====== SOURCE EXCERPT

Mathias Haid was the most surprised. After a week of canceled heat races and mechanical difficulties among the top Sport Gold front runners Haid was the one with a soundly running airplane under him when the checkered flag flew in today’s Sport Gold final.

The start was very fast and ragged looking from the grandstands, but how the faster gold racers prefer it as it quickly strings the very fast front runners from the distinctly slower bottom half of the field. This makes the sorting out around the far northern pylons less crowded for everyone, so for the racers it was game on and happy about it.

Jeff LaVelle took an authoritative if not overwhelming lead, for sure accompanied by a like-minded Andrew Findlay, then Jim Rust a bit back. Already well back and fading was Haid in his Thunder Mustang followed by Peter Balmar in his Vortech-supercharged Legacy and then Vicki Benzing.

The crowd had just settled in for a classic twin-turbo sprint when the collective groan signaled Findlay’s smoking upward exit. With one eye following the orange and white Stihl-sponsored Legacy to a safe landing and the other on the race the mood then switched to accepting the disappointment of a runaway parade. Truthfully, the field was strung out and attention in the stands wandered for a chattering critical minute—only to come back to a race that seemingly had no leader. Where was LaVelle? Or Rust? What’s going on?

What happened in that hot minute was Findlay was already landed after the same number six cylinder wildly overheated and the CHT’s zoomed north. While we were all watching that LaVelle’s right waste gate gave out, all his power went away and LaVelle had his hands full. Trying to continue naturally aspirated the engine wasn’t having it and quit, at least simplifying LaVelle’s decision making. He made a safe deadstick landing, found he was able to re-start the engine and taxied in.

About this time Jim Rust was thinking, “Cool! I’ve got this made!” a sentiment lasting a fat 15 seconds and rudely interrupted when, “It just blew up! It was running great, all the temperatures and everything were fine and it just blew up.” Luckily Rust has a full-feathering propeller (a perk of owning Whirlwind propeller company, we suppose) and that allowed him to dead stick to a safe landing as well.

So Findlay, LaVelle and Rust were all on the ground, and there was Haid calmly crackling along far in front of Balmer and Benzing who were having a rather close private duel. They had all the room they needed, with only George Catalano trailing in fourth place.

Haid’s race was, except for the result, “My usual race, I fly by myself.” Used to the big open hole in the middle of the Sport Gold race with the jockeys in front and the spear carriers bringing up the rear, Haid was minding his own business when he heard the first two maydays over the radio, “and I saw someone smoking.” Then he saw the white flag, a real puzzlement as Mathias thought he was in second and, “Where he comes?” he asked rhetorically in his German accent, “he always laps me.”

============
====== STORED DATA

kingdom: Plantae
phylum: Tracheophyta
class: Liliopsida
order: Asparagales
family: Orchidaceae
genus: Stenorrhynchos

============

OBJECTIVE
In the Sport Gold race report, rewrite the stretch from "The crowd had" through "What’s going on?", putting "lopsided procession" in place of "runaway parade".

RESULT OF THIS EXERCISE
The crowd had just settled in for a classic twin-turbo sprint when the collective groan signaled Findlay’s smoking upward exit. With one eye following the orange and white Stihl-sponsored Legacy to a safe landing and the other on the race the mood then switched to accepting the disappointment of a lopsided procession. Truthfully, the field was strung out and attention in the stands wandered for a chattering critical minute—only to come back to a race that seemingly had no leader. Where was LaVelle? Or Rust? What’s going on?